Cross-posted in my Substack, The janovsky Report
Upon its release in 1989, Robert Ebert wrote about Dead Poets Society, “I was so moved, I wanted to throw up.” I’m with Roger. It’s a while ago, but I believe my thoughts on leaving the theater were “phony baloney.” And more importantly, “Robin Williams (as teacher John Keating) helped kill that kid.” The movie was not only treacly, but irresponsible. In the context of Dead Poets, for me Carpe Diem meant “rotten fish of the day.”
I realize Dead Poets is a beloved movie for many. But the year prior to its release, I left teaching high school social studies after 20 years, so I’m entitled to at least a little deference in my critique of cinematic teaching technique. If you’ve been standing there in front of a bunch of adolescents year after year, you know what phony baloney in a classroom is when you see it.

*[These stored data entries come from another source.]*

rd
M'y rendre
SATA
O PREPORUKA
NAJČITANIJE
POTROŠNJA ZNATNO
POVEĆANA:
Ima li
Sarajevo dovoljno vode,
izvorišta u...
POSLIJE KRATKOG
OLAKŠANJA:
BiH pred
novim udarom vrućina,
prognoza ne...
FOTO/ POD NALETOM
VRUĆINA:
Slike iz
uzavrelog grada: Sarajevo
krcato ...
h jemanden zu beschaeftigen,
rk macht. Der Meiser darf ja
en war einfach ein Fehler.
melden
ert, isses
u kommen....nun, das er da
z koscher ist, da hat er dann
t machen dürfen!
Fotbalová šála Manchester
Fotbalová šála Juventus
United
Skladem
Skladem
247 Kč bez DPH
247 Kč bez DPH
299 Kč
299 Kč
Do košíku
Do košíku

The latest entry in the genre of books and films set in prep schools is The Holdovers, which has the usual ingredients: troubled or idiosyncratic student; inspirational or curmudgeonly teacher; conflicts with tradition, rapprochement and/or sacrifice of some kind.
There are also superficial plot similarities between The Holdovers and Dead Poets: An alumnus comes back to teach at the prep school; Parents make things terrible; The teacher takes the fall for an unfortunate event. But the teaching style of The Holdovers’ Paul Hunham, played by Paul Giamatti, could not be more different from Keating’s. No jumping on desks and ripping out book pages for Hunham. He’s old school, with a severity bordering on sadism. He’s saddled with overprivileged, arrogant rich kids who just have to pass his class on their way to their Ivy legacy spot.

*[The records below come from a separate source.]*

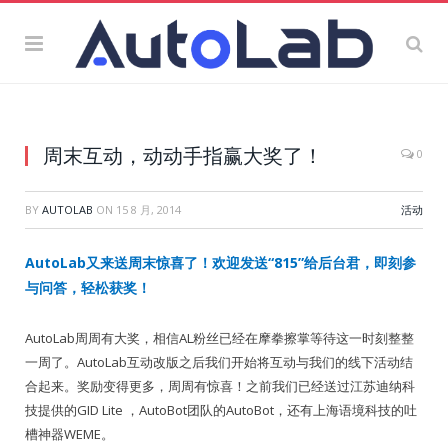
周末互动，动动手指赢大奖了！
0
BY
AUTOLAB
ON
15 8 月, 2014
活动
AutoLab又来送周末惊喜了！欢迎发送“815”给后台君，即刻参
与问答，轻松获奖！
AutoLab周周有大奖，相信AL粉丝已经在摩拳擦掌等待这一时刻整整
一周了。AutoLab互动改版之后我们开始将互动与我们的线下活动结
合起来。奖励变得更多，周周有惊喜！之前我们已经送过江苏迪纳科
技提供的GID Lite ，AutoBot团队的AutoBot，还有上海语境科技的吐
槽神器WEME。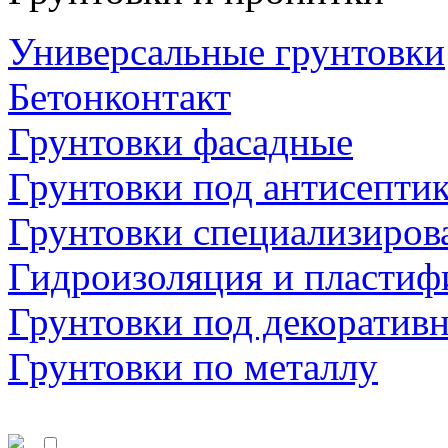
Универсальные грунтовки
Бетонконтакт
Грунтовки фасадные
Грунтовки под антисепти
Грунтовки специализиров
Гидроизоляция и пластиф
Грунтовки под декоратив
Грунтовки по металлу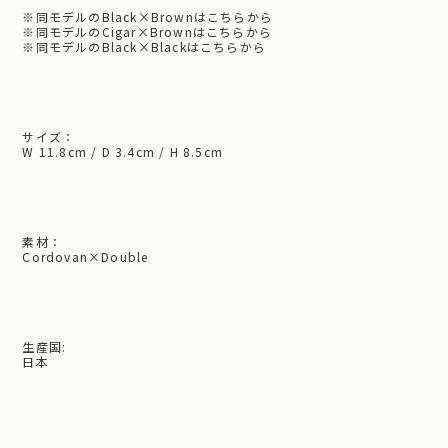
※
同モデルのBlack×Brownはこちらから
※
同モデルのCigar×Brownはこちらから
※
同モデルのBlack×Blackはこちらから
サイズ：
W 11.8cm / D 3.4cm / H 8.5cm
素材：
Cordovan×Double
生産国:
日本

The contrast between them made me think about different teaching styles – something I considered a lot in my twenty years in classrooms. Though neither is a good role model for educators, Keating and Hunham do represent polar approaches. It’s good for teachers to wake up and inspire kids, if not with stunts like Keating’s page-ripping and desk-hopping, then with something that will shake them out of the normal stupor of adolescents. In my first year of teaching, I made a modest effort by coming to my world geography class dressed in something from the country we were studying – a Nehru jacket for India, a Mao jacket carrying a little red book for China. (This was so long ago the Cultural Revolution was still happening at the time.) I’m not sure what I did for the remaining 44 minutes of the period though.

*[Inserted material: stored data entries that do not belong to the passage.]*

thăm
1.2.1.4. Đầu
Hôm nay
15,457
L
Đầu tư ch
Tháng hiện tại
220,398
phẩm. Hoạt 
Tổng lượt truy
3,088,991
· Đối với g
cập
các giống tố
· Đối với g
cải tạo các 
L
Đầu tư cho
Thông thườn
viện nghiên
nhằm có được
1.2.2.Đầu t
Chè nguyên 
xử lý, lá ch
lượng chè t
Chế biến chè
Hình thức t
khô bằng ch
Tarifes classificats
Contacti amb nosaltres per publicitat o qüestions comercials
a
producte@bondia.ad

Teachers should also insist on high standards, like Hunham did, though without his inflexibility and gratuitous cruelty. He was the wrong teacher in the wrong school at the wrong time. He was in a no-win situation: Require students to pass by doing a minimum of work; or drop standards and let the Senator’s son get his Princeton legacy spot without knowing the difference between Virgil and the Parthenon.
Teaching style is a function of personality. Hunham couldn’t be Keating and vice versa even if they wanted to be. Education courses and observing others can provide a framework for adapting your style, but only within the outlines of your personality. In education, as in politics, you can’t teach charisma.
I generally have a low-key manner and could not be an intimidating classroom presence even if I wanted to be. This served me poorly in my first three years of teaching, which were in middle school. Survival with that age requires at least some integration of the martinet when in front of 12–14-year-olds. Middle school requires teachers in the mold of Patriots coach Bill Bellichek, not Seattle’s Pete Carroll. I used to joke that while I escaped Vietnam by teaching middle school, it was only marginally better.
The next seventeen years in high school were much better suited to my style. In high school, the challenge in motivation, not discipline. I did my best, like bringing in my guitar and doing “songs of” the Civil War or whatever topic we just finished.
But once a year I taught a lesson requiring my transformation into an intimidating presence. I walked unsmiling into class that day and gave out a list of “New Rules,” such as “Immediate suspension for chewing gum,” “Mandatory student reporting to administration of other students’ wrongdoing,” “Phys Ed replaced by marching drills.” I was stern, unsmiling, and chastised kids for the slightest breach of discipline.
I reviewed each rule in detail, providing whatever rationale I could think of, and kept it up for about half the period. Then I asked the kids to return the “Rules,” tore them up, said, essentially, “Just kidding,” and explained since we were studying the rise of authoritarianism, we would discuss how each “new rule” showed a characteristic of that type of government.
Both the class and I breathed a deep sigh of relief. Not only did I scare them; I sacred myself more. As part of my “act,” I threw out one the best students for looking the wrong way. When I saw him on the verge of tears, I realized I should have let him in on the ruse beforehand. (I hope it didn’t cost him too much therapy.) I didn’t want to be that kind of teacher, and except for that brief time, couldn’t be, even if it meant fewer discipline problems.
So if you’re a teacher, neither a Hunham nor a Keating be. The best teachers lie somewhere between and make the best use of their inherent qualities.